TEXT PASSAGE
Can 94,800 Viennale-goers be wrong? In theory, yes. But it's heartening news that, according to the festival's press office, this year's event "has again scored a considerable increase in the number of visitors. The festival's attendance figures tose from 76.8% in 2008 to 79.6% at the Viennale 2009. While the number of film showings more or less remained the same with a total of 345 screenings, the number of sold-out screenings rose to 124."
Because of the need to maintain relationships with sponsors and other funding-bodies, film-festivals in continental Europe invariably emphasise the box-office numbers in their roundups (in Britain we often call them "post-mortems.") And while it may seem slightly odd for a festival as relatively august—even highbrow—as the Viennale to make such a big deal of such figures, it does make sense so long as the standard of programming remains at a reasonably constant level. It's quite an achievement for a festival whose regular totems include Straub/Huillet, Pedro Costa and Lav Diaz to be able to proclaim itself "a great public success" (2009) or "a festival for the public" (2008).
I didn't hear many, if any, grumblings of dipping standards (in the favoured phrase of UK cultural observers, "dumbing down") from this year's attendees, and the festival continues to pull off a balancing-act that can appears straightforward but which turns out, in most cases, to be nightmarishly difficult. Namely, to appeal to Josef (und Jozefa) Publik and to what may be called the more "chin-stroking" sections of the local, national and international cinephile/cineaste community.

AVAILABLE DATA
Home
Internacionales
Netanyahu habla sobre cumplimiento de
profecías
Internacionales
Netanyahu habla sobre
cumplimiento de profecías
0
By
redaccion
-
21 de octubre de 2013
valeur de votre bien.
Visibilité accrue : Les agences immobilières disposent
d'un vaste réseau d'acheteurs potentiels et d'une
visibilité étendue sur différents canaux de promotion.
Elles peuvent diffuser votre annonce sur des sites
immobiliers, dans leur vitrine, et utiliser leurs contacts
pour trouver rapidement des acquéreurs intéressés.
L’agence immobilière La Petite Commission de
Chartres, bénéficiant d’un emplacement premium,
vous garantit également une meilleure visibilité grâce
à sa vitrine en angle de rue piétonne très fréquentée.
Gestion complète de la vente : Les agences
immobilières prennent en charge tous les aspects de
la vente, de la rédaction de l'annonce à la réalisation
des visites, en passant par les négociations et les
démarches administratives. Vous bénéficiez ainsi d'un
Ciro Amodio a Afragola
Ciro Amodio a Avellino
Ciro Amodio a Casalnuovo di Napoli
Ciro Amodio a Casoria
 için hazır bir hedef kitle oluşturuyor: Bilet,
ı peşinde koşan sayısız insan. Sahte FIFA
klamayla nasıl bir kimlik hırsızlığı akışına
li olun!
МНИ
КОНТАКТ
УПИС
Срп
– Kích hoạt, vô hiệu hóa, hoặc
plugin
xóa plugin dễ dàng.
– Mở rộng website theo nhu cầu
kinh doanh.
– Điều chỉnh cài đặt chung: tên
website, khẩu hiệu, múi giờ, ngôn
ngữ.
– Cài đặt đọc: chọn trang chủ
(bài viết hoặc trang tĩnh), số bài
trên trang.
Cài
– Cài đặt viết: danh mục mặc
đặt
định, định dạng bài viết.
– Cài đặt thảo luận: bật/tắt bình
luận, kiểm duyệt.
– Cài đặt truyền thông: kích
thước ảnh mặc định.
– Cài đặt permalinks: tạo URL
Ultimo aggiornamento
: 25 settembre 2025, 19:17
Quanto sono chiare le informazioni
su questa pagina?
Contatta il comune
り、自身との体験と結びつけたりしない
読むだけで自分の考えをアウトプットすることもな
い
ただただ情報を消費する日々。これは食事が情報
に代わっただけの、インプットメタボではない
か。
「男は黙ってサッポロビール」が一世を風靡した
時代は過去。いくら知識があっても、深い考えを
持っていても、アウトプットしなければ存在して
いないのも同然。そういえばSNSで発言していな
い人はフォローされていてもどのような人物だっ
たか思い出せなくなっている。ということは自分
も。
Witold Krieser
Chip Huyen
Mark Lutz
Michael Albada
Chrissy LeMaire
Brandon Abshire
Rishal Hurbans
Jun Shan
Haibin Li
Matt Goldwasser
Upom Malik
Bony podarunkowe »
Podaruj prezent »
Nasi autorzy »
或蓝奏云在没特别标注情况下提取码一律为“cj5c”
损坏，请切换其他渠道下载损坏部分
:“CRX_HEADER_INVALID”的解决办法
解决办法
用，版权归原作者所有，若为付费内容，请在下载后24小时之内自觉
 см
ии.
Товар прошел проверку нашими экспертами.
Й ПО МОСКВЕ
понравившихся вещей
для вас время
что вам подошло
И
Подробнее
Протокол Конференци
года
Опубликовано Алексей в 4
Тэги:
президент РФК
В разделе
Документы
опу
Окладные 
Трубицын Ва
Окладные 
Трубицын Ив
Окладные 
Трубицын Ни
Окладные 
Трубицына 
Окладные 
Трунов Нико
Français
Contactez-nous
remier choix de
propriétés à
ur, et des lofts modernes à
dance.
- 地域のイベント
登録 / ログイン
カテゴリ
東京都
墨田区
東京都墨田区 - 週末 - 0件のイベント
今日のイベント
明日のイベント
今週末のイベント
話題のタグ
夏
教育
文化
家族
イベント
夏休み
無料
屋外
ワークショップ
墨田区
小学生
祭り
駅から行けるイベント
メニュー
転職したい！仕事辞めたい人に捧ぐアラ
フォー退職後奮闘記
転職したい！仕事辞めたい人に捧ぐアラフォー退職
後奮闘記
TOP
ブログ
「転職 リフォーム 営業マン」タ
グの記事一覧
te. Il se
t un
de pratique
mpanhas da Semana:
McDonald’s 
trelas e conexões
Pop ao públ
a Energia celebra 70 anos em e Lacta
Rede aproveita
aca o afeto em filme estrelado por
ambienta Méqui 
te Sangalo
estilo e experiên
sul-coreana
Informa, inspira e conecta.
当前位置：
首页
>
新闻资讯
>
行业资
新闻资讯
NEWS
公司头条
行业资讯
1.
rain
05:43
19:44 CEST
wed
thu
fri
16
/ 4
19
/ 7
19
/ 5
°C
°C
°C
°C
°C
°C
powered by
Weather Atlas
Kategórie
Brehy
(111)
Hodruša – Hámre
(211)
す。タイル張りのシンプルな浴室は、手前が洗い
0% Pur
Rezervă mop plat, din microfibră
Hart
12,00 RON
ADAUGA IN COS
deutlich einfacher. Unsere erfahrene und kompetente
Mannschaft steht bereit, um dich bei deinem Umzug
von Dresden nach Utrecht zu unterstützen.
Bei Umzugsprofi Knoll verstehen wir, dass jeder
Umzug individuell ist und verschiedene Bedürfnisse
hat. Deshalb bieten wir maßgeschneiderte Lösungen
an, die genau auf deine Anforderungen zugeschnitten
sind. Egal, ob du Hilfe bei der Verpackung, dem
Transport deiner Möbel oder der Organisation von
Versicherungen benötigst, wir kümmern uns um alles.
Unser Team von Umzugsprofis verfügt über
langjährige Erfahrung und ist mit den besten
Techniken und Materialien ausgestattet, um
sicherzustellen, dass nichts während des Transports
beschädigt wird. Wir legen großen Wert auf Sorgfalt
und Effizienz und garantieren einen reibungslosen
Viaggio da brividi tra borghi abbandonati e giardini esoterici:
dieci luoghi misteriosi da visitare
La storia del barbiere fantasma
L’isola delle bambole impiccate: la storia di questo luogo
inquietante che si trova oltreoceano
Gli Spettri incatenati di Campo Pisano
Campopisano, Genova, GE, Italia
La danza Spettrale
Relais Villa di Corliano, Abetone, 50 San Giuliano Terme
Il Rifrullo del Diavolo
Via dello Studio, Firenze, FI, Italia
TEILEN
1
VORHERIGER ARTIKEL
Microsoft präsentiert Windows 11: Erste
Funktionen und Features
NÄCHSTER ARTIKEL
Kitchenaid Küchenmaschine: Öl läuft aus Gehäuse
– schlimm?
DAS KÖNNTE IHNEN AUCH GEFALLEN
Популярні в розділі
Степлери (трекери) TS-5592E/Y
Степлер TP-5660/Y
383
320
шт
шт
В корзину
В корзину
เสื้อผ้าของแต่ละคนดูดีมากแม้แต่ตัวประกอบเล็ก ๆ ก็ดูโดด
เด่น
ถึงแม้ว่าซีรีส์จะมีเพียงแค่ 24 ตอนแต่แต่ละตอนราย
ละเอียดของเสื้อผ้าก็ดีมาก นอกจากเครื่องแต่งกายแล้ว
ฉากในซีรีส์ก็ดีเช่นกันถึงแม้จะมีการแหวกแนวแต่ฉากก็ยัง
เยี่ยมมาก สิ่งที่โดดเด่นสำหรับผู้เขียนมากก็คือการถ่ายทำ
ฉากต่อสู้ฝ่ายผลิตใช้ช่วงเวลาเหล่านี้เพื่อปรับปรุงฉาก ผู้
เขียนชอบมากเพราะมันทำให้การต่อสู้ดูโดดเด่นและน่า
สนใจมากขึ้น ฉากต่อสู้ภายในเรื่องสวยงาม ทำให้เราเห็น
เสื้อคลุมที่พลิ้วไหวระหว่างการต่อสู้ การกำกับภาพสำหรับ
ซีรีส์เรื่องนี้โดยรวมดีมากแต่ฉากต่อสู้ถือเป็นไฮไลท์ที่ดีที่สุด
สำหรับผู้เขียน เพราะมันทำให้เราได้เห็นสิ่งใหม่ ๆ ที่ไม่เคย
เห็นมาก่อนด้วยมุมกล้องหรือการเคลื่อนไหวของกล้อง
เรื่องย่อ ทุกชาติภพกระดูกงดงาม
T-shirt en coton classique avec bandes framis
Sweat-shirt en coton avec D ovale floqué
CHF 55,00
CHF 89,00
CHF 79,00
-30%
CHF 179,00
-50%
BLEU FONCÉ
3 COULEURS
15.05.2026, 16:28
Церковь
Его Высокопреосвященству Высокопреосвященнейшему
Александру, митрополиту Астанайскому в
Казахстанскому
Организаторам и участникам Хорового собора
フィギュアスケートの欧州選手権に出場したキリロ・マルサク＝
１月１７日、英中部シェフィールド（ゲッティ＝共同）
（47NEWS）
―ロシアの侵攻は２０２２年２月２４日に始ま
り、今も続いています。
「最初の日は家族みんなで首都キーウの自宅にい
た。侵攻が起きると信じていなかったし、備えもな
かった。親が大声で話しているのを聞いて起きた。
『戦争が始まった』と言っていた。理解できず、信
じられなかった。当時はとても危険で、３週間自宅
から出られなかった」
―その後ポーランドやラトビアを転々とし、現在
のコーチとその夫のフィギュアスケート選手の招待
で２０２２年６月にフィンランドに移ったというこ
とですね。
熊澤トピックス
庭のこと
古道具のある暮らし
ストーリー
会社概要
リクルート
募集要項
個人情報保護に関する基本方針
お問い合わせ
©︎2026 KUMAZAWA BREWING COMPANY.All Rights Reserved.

ABOUT THIS EXERCISE
According to the Viennale passage, how many screenings sold out at the 2009 festival?

EXERCISE ANSWER
124